*Dataset excerpts:*
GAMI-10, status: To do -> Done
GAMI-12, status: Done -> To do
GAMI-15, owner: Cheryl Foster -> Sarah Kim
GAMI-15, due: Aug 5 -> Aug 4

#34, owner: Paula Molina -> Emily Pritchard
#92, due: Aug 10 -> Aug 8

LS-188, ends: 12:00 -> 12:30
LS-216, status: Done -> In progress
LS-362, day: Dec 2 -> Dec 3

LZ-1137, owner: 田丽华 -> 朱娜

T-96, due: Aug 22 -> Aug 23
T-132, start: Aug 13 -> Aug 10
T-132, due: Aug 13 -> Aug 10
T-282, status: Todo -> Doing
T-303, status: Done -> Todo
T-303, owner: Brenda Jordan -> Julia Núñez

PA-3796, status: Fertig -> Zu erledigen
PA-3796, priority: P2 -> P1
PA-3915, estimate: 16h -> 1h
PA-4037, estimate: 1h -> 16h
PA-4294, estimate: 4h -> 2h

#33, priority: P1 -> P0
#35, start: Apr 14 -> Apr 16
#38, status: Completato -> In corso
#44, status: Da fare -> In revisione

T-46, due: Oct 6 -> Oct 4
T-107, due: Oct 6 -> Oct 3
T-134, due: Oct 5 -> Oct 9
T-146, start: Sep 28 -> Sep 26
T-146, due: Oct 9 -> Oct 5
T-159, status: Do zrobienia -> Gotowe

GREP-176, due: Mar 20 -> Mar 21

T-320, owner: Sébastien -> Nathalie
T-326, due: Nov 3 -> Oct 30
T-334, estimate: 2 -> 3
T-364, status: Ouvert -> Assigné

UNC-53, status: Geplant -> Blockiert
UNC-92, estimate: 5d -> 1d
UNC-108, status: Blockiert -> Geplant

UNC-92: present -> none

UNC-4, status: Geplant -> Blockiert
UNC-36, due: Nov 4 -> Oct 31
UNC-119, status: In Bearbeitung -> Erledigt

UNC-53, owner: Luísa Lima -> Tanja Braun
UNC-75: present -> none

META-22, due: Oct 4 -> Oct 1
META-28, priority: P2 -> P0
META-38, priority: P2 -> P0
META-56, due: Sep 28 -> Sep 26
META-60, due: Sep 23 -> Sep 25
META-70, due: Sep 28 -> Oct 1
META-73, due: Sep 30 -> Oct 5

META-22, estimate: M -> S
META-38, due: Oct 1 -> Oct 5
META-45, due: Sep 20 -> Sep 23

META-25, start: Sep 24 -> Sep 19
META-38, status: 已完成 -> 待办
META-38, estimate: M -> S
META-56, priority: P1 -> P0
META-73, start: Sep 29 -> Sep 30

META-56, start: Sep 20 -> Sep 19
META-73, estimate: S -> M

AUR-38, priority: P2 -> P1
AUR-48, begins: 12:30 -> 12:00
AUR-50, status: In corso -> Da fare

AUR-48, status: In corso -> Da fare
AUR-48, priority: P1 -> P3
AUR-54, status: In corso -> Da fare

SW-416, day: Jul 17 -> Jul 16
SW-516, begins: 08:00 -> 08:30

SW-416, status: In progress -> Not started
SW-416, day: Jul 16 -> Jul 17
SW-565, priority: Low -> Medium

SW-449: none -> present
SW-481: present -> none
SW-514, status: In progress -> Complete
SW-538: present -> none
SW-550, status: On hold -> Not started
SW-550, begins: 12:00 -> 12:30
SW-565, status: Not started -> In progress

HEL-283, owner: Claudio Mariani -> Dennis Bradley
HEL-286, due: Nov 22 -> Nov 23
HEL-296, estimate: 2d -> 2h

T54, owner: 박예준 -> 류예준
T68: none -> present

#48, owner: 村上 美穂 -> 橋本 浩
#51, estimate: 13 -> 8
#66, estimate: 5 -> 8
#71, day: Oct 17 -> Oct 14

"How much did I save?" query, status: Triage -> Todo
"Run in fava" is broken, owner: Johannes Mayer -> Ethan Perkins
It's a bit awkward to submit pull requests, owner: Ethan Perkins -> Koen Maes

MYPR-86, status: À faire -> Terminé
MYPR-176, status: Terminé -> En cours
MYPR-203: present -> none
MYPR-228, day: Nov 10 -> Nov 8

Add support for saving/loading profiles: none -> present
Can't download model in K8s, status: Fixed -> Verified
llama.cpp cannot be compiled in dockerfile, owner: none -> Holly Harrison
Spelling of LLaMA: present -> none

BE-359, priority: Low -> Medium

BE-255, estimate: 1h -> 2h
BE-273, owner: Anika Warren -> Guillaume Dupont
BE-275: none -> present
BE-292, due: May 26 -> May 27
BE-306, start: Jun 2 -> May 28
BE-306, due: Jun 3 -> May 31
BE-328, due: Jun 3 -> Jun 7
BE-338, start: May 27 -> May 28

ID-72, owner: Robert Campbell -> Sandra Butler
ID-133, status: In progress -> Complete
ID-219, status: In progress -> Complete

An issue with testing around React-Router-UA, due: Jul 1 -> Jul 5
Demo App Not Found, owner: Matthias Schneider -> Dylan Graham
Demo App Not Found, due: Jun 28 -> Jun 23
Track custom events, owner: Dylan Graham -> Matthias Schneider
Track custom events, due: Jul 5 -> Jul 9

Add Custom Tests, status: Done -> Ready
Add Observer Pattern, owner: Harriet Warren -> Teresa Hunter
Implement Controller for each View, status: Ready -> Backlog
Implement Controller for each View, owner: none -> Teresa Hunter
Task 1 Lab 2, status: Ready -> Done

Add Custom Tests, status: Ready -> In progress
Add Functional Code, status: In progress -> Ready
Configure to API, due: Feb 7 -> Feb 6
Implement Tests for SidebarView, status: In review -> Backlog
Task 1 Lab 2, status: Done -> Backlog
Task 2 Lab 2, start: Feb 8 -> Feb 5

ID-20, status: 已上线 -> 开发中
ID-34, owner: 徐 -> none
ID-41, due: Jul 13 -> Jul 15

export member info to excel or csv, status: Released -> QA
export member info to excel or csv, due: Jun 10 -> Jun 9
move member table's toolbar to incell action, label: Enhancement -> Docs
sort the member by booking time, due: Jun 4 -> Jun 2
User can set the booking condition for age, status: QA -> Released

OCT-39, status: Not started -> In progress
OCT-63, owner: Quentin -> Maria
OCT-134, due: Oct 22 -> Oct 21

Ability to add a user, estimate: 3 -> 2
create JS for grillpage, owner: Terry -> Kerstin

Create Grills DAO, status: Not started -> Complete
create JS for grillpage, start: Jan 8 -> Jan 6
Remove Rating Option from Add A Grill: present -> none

*Problem to work on:* Begin at the line that has "LS-362, day: Dec 2 -> Dec 3" in the entries above; stop after the line that has "AUR-54, status: In corso -> Da fare". Transcribe exactly those lines and no others.

*Result:*
LS-362, day: Dec 2 -> Dec 3

LZ-1137, owner: 田丽华 -> 朱娜

T-96, due: Aug 22 -> Aug 23
T-132, start: Aug 13 -> Aug 10
T-132, due: Aug 13 -> Aug 10
T-282, status: Todo -> Doing
T-303, status: Done -> Todo
T-303, owner: Brenda Jordan -> Julia Núñez

PA-3796, status: Fertig -> Zu erledigen
PA-3796, priority: P2 -> P1
PA-3915, estimate: 16h -> 1h
PA-4037, estimate: 1h -> 16h
PA-4294, estimate: 4h -> 2h

#33, priority: P1 -> P0
#35, start: Apr 14 -> Apr 16
#38, status: Completato -> In corso
#44, status: Da fare -> In revisione

T-46, due: Oct 6 -> Oct 4
T-107, due: Oct 6 -> Oct 3
T-134, due: Oct 5 -> Oct 9
T-146, start: Sep 28 -> Sep 26
T-146, due: Oct 9 -> Oct 5
T-159, status: Do zrobienia -> Gotowe

GREP-176, due: Mar 20 -> Mar 21

T-320, owner: Sébastien -> Nathalie
T-326, due: Nov 3 -> Oct 30
T-334, estimate: 2 -> 3
T-364, status: Ouvert -> Assigné

UNC-53, status: Geplant -> Blockiert
UNC-92, estimate: 5d -> 1d
UNC-108, status: Blockiert -> Geplant

UNC-92: present -> none

UNC-4, status: Geplant -> Blockiert
UNC-36, due: Nov 4 -> Oct 31
UNC-119, status: In Bearbeitung -> Erledigt

UNC-53, owner: Luísa Lima -> Tanja Braun
UNC-75: present -> none

META-22, due: Oct 4 -> Oct 1
META-28, priority: P2 -> P0
META-38, priority: P2 -> P0
META-56, due: Sep 28 -> Sep 26
META-60, due: Sep 23 -> Sep 25
META-70, due: Sep 28 -> Oct 1
META-73, due: Sep 30 -> Oct 5

META-22, estimate: M -> S
META-38, due: Oct 1 -> Oct 5
META-45, due: Sep 20 -> Sep 23

META-25, start: Sep 24 -> Sep 19
META-38, status: 已完成 -> 待办
META-38, estimate: M -> S
META-56, priority: P1 -> P0
META-73, start: Sep 29 -> Sep 30

META-56, start: Sep 20 -> Sep 19
META-73, estimate: S -> M

AUR-38, priority: P2 -> P1
AUR-48, begins: 12:30 -> 12:00
AUR-50, status: In corso -> Da fare

AUR-48, status: In corso -> Da fare
AUR-48, priority: P1 -> P3
AUR-54, status: In corso -> Da fare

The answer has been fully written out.